At Nantucket, Rudi and some of his followers receive visions in which it is explained how important it is to battle and defeat CUT, which is in the control of what are probably best described as diabolical forcesand more about the forces behind The Change and who is behind the CUT. Rudi takes the Sword of the Lady, and prepares to return westward to organize and lead all of Montival against the Cutters.
If you enjoy this theme, you will find no better books, starting with Dies the Fire, followed by The Protectors war, and then A Meeting at Corvallis. This series, set years later starting with the Sunrise lands, followed by The Scourge of God and now The Sword of the Lady, takes this changed world farther along and reveals something of the forces behind "the Change" which started it all.
Run and buy this book. You will be very happy you did.
Holdt Garver
Weakest of the series so far
It's been said that middle books of a series tend to be the weakest of a series, and this book bears out that cliche. I didn't expect it, though, because this book ends with the end of the quest to reach Nantucket Island, the fulcrum on which this whole series has rested.
I'd strongly recommend reading the other books in the series before this one. If you start with this book, you'll be confused and won't get as much out of the story arc that begins back in 1998, when electricity and gunpowder stop working. In this third book of the Change Series, we see magic start to bleed into the story, but if you've read the previous two books in the series, it's nothing you haven't read before.
The characters cross hostile landscapes, meet strange new people, kill some of them, and remark how silly the pre-Change world was (repeated references to this reach almost Turtledovian levels of repetition).
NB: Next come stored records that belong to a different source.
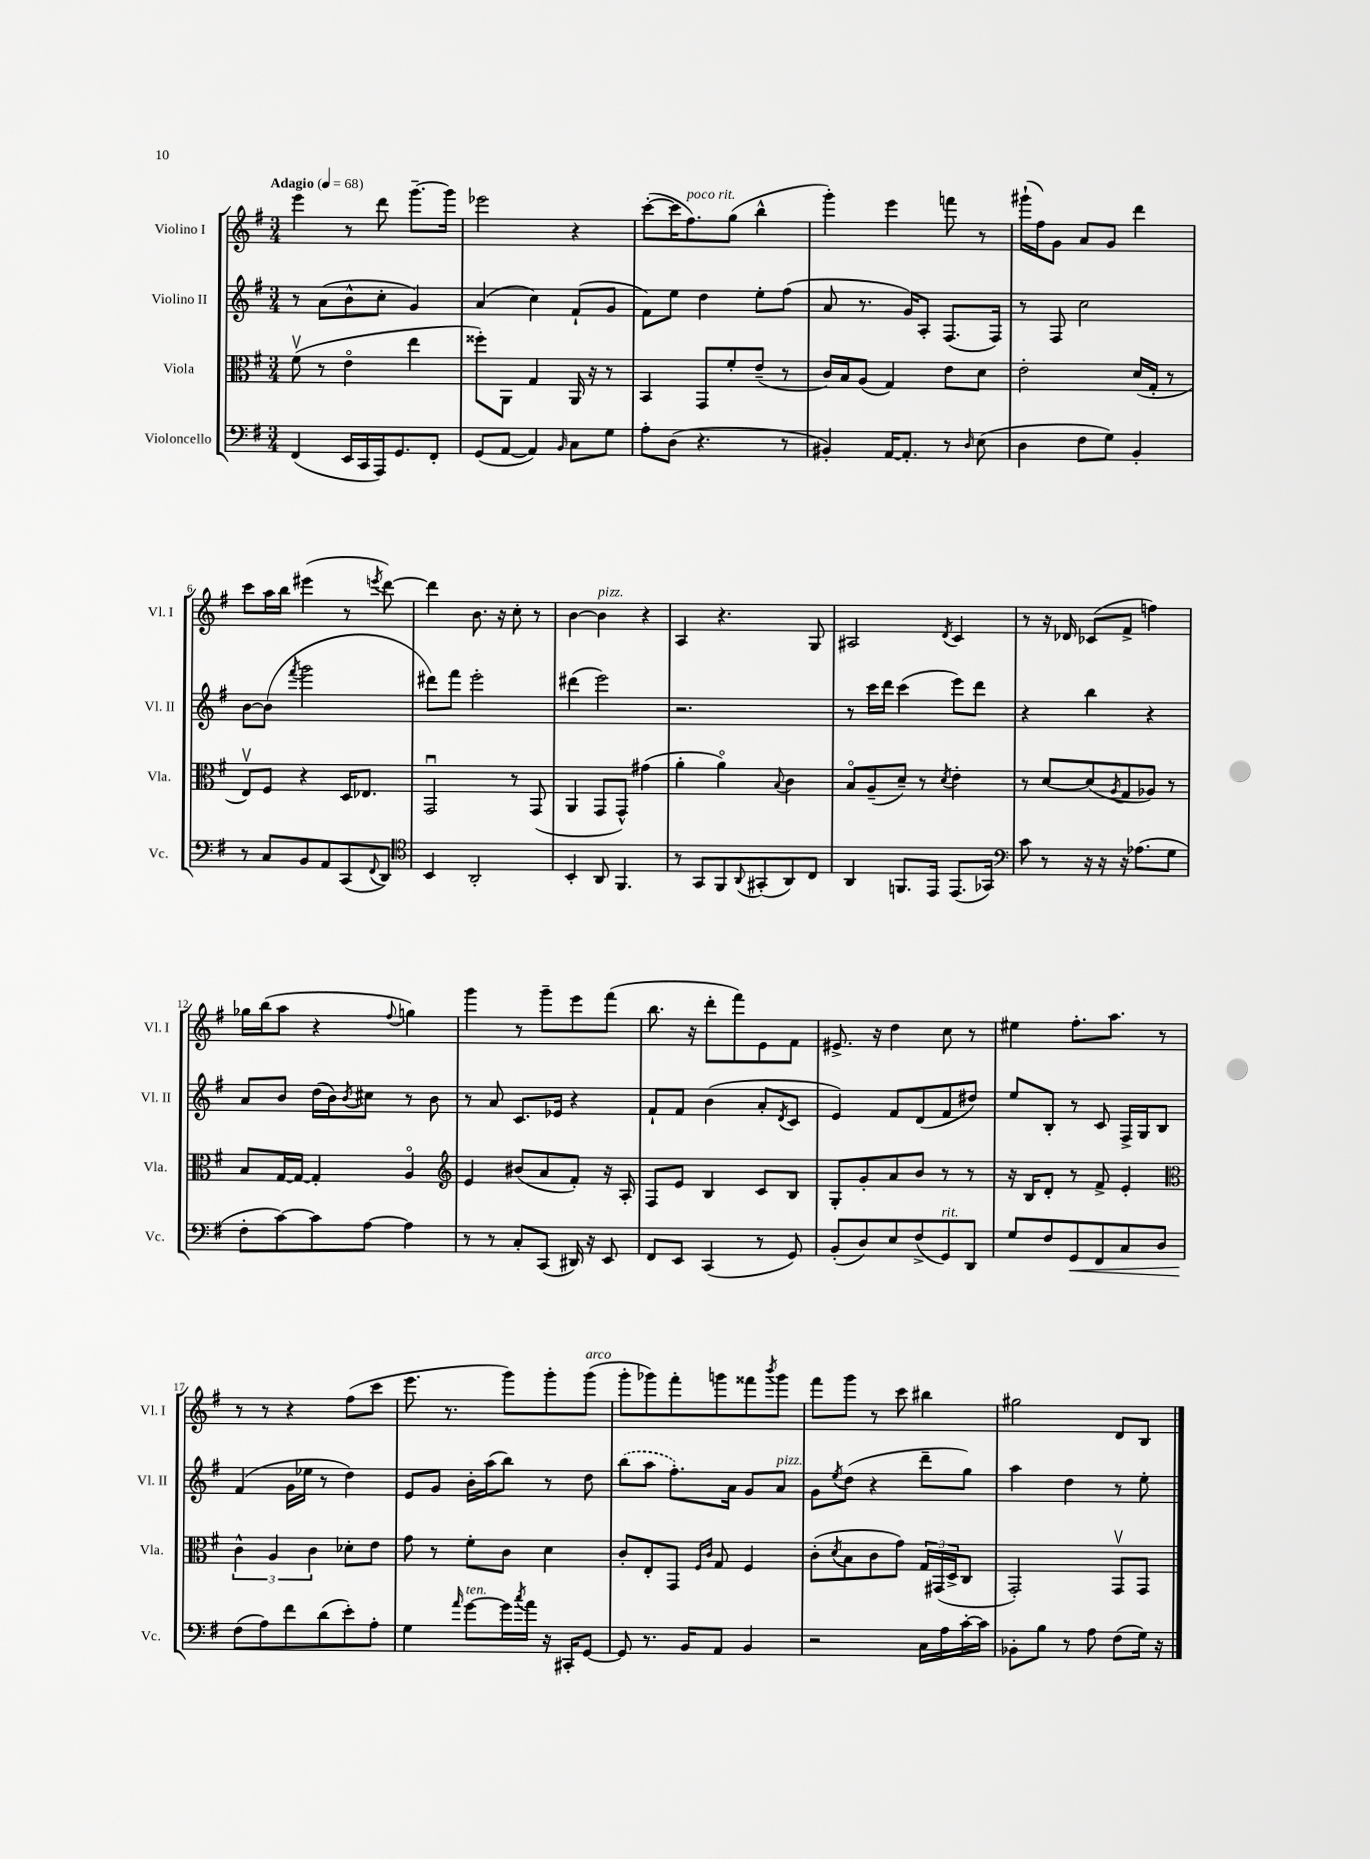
<<
\new StaffGroup <<
\new Staff = "s0" \with { instrumentName = "Violino I" shortInstrumentName = "Vl. I" } {
    \clef treble \key g \major \numericTimeSignature \time 3/4 \tempo "Adagio" 4 = 68
    e'''4 r8 d'''8 g'''8.~-- g'''16 |
    ees'''2 r4 |
    c'''8~-.( c'''16 fis''8.^\markup { \italic "poco rit." }) g''8( b''4-^ |
    g'''4-.) e'''4 f'''8 r8 |
    gis'''16-!( fis''16) g'8 a'8 g'8 d'''4 |
    c'''8 a''16 b''16 eis'''4( r8 \acciaccatura { e'''8 } d'''8~) |
    d'''4 b'8. r16 c''8-. r8 |
    b'4~ b'4^\markup { \italic "pizz." } r4 |
    a4 r4. g8 |
    ais2 \acciaccatura { d'8 } c'4 |
    r8 r16 des'16 ces'8( fis'8-> f''4) |
    ges''16 b''16( a''8 r4 \appoggiatura { fis''8 } g''4) |
    g'''4 r8 g'''8-- e'''8 fis'''8( |
    b''8. r16 d'''8-. fis'''8) e'8 fis'8 |
    eis'8.-> r16 d''4 c''8 r8 |
    eis''4 fis''8.-. a''8. r8 |
    r8 r8 r4 fis''8( c'''8 |
    e'''8. r8. g'''8) g'''8-. g'''8^\markup { \italic "arco" }( |
    g'''8-. ges'''8) fis'''8-. g'''8 fisis'''8 \acciaccatura { b'''8 } g'''8 |
    fis'''8 g'''8 r8 c'''8 bis''4 |
    gis''2 d'8 b8 \bar "|." |
}
\new Staff = "s1" \with { instrumentName = "Violino II" shortInstrumentName = "Vl. II" } {
    \clef treble \key g \major \numericTimeSignature \time 3/4
    r8 a'8( b'8-^ c''8-. g'4) |
    a'4( c''4) fis'8-!( g'8 |
    fis'8) e''8 d''4 e''8-. fis''8( |
    a'8 r8. g'16) a8-. fis8.( fis16) |
    r8 fis8 c''2 |
    b'8~ b'8( \acciaccatura { fis'''8 } g'''2 |
    dis'''8) fis'''8 e'''2-. |
    dis'''4( e'''2) |
    r2. |
    r8 c'''16 d'''16 c'''4( e'''8) d'''8 |
    r4 b''4 r4 |
    a'8 b'8 d''16( b'16) \acciaccatura { b'8 } cis''8 r8 b'8 |
    r8 a'8 c'8. ees'16 r4 |
    fis'8-! fis'8 b'4( a'8-. \acciaccatura { d'8 } c'8 |
    e'4) fis'8 d'8( fis'8 dis''8) |
    e''8 b8-. r8 c'8 fis16-> g16 b8 |
    fis'4( g'16 ees''16 r8 d''4) |
    e'8 g'8 b'16-. a''16( b''8) r8 d''8 |
    \once \slurDashed b''8( a''8 fis''8.-.) a'16 g'8 a'8^\markup { \italic "pizz." } |
    g'8 \acciaccatura { e''8 } d''8( r4 d'''8-- g''8) |
    a''4 d''4 r8 e''8-. \bar "|." |
}
\new Staff = "s2" \with { instrumentName = "Viola" shortInstrumentName = "Vla." } {
    \clef alto \key g \major \numericTimeSignature \time 3/4
    fis'8\upbow( r8 e'4\flageolet e''4 |
    fisis''8-.) a,8 g4 a,16 r16 r8 |
    b,4 g,8 fis'8-. e'8--( r8 |
    c'16) b16 a8( g4) e'8 d'8 |
    e'2-. d'16( g16-. r8 |
    e8\upbow) fis8 r4 d16 ees8. |
    g,2\downbow r8 g,8( |
    a,4 g,8 g,8-^) gis'4( |
    a'4-. a'4\flageolet) \appoggiatura { b8 } c'4 |
    b8\flageolet a8--( d'8--) r8 \acciaccatura { d'8 } e'4-. |
    r8 d'8~ d'8( \acciaccatura { a8 } g8 aes8) r8 |
    b8 g16~ g16~ g4-. a4\flageolet |
    \clef treble e'4 bis'8( a'8 fis'8-.) r16 a16-. |
    fis8 e'8 b4 c'8 b8 |
    g8-. g'8-. a'8 b'8 r8 r8 |
    r16 b16 d'8-. r8 fis'8-> e'4-. |
    \clef alto \tuplet 3/2 { c'4-^ a4 c'4 } des'8-. e'8 |
    g'8 r8 fis'8-. c'8 d'4 |
    c'8-. e8-. g,8 \grace { fis16 c'16 } g8 fis4 |
    c'8-.( \acciaccatura { d'8 } b8 c'8 g'8) \tuplet 3/2 { g16 gis,16( d16-> } c8 |
    g,2-.) g,8\upbow g,8 \bar "|." |
}
\new Staff = "s3" \with { instrumentName = "Violoncello" shortInstrumentName = "Vc." } {
    \clef bass \key g \major \numericTimeSignature \time 3/4
    fis,4( e,16 c,16 a,,16) g,8. fis,8-. |
    g,8( a,8~ a,4) \grace { b,16 } c8 g8 |
    a8-. d8( r4. r8 |
    bis,4-.) a,16~ a,8.-. r8 \grace { d16 } e8( |
    d4 fis8 g8) b,4-. |
    r8 c8 b,8 a,8 c,8( \appoggiatura { fis,8 } d,8) |
    \clef tenor b,4 a,2-. |
    b,4-. a,8 fis,4. |
    r8 g,8 fis,8 \appoggiatura { a,8 } gis,8-.( a,8) c8 |
    a,4 f,8. e,16 e,8.( ges,16) |
    \clef bass c'8 r8 r16 r16 r16 aes8.( g8 |
    fis8-. c'8~) c'8 a8~ a4 |
    r8 r8 c8-. c,8( dis,16) r16 e,8 |
    fis,8 e,8 c,4( r8 g,8) |
    b,8-.( d8) e8 fis8->( g,8^\markup { \italic "rit." }) d,8 |
    g8 fis8 g,8\< fis,8 c8 d8 |
    fis8\!( a8) fis'8 d'8( e'8-.) a8-. |
    g4 \grace { a'16 } g'8~^\markup { \italic "ten." } g'16 \acciaccatura { c''8 } a'16 r16 cis,16-. g,8~ |
    g,8 r8. b,16 a,8 b,4 |
    r2 c16 a16 c'16~-. c'16 |
    bes,8-. b8 r8 a8 fis8( g16) r16 \bar "|." |
}
>>
>>
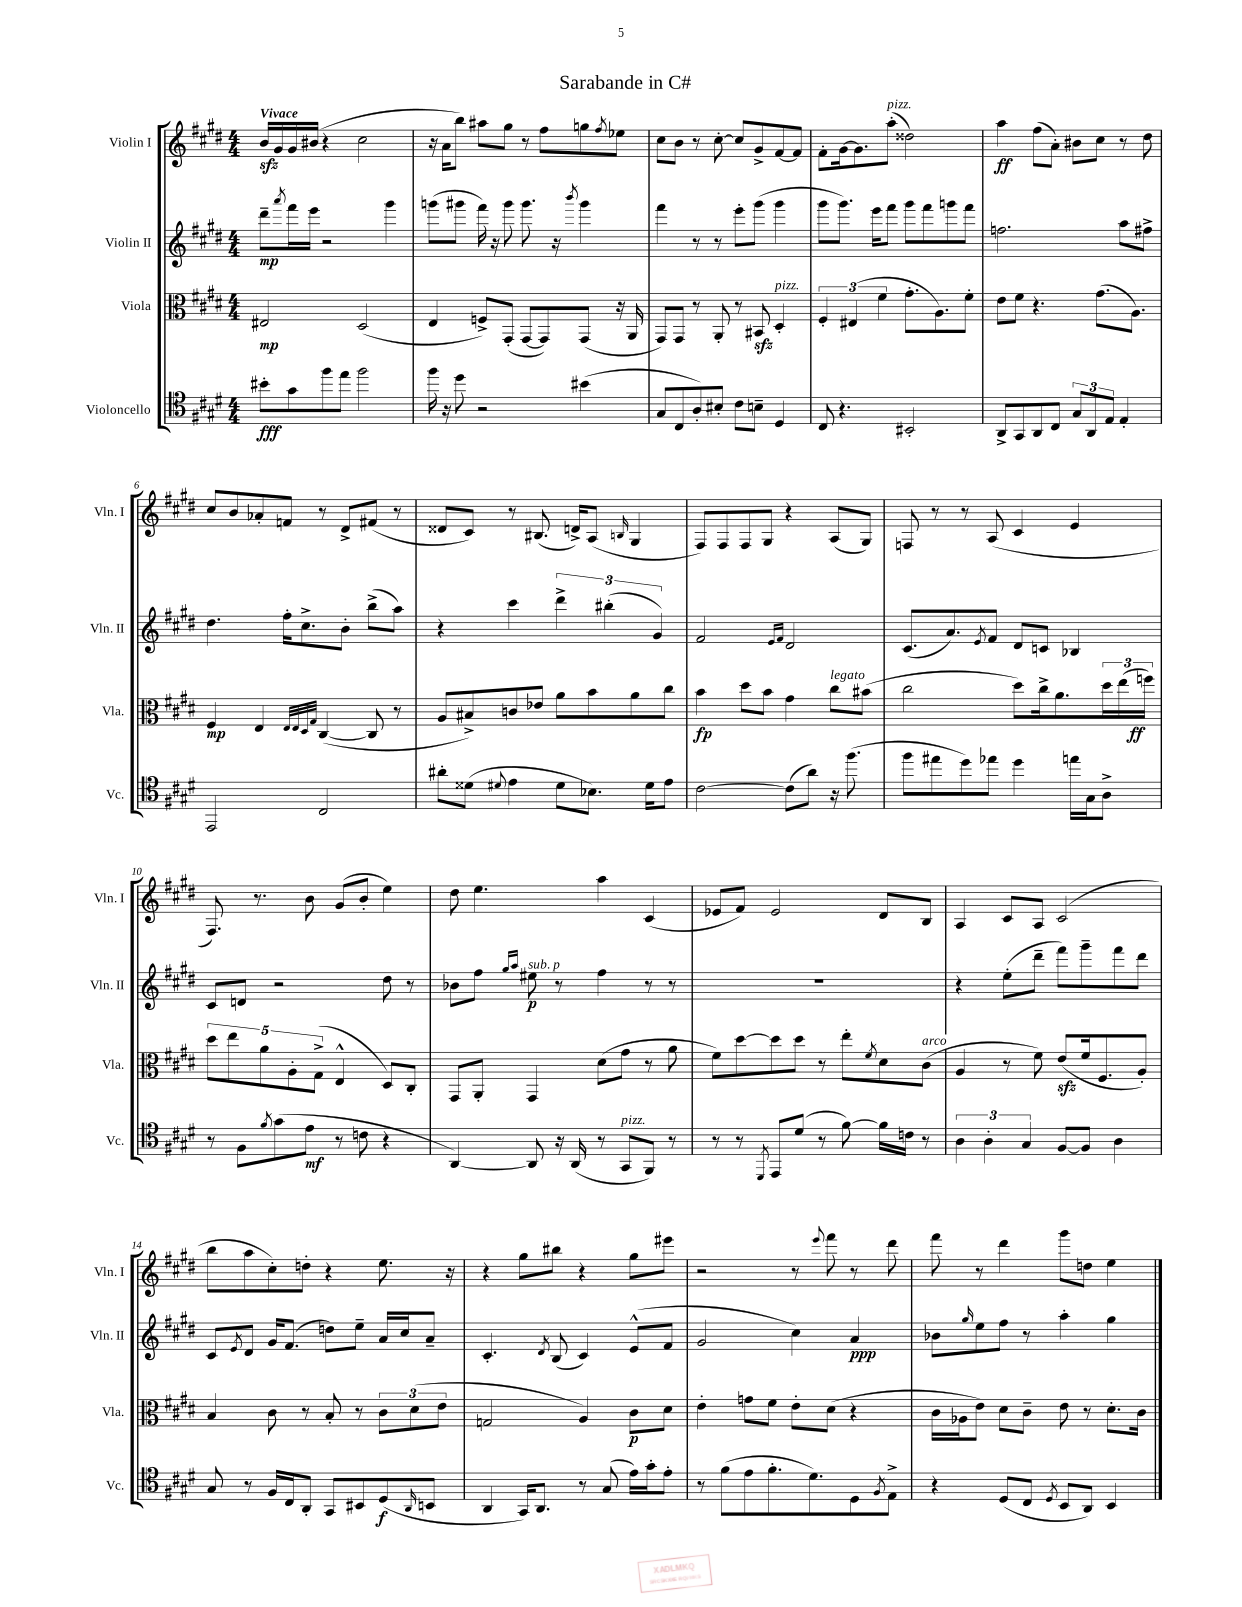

Reading through the book, I thought it would be worth it because the novel includes the culmination of a quest that we've waited three books and several years to see. Unfortunately, that ending comes amid a muddled explanation involving a bit of convoluted mysticism that is utterly unsatisfying. When you've waited six books to find out what caused the Change, you should've had time to come up with something good. Unfortunately, that didn't happen.
To make matters worse, there's little to no character progression. The characterization you got in the last book is what you get in this one as well. Rudy is still an uber-hero, the "elven" archers are still the same, and Matilda Arminger is still split between her dual loyalties. Worsening things is the problem that the one fully rounded character who has grown and changed over the course of the series -- yeah, he's killed off here. I'm trying to avoid spoilers, but it's tough when the characters change so little.
We get brief glimpses of the war back west, but even that has changed little. CORA is still a disorganized group of ranchers with fast but lightly armored ponies. The Portland Protective Association is still heavily armored but arrogant. Corvallis, the Bearkillers, and the Mackenzies still bring the same tired characterizations they had in the last series, let alone the last book in this series.
I'm not hopeful for the next book in this series, either. It's title is The High King of Montival, and if you can't figure out what to expect in that one after reading this one, you've got some issues. Overall, this book telegraphs pretty much every move it makes (with the exception of the death of the one good character), and brings nothing new to the series.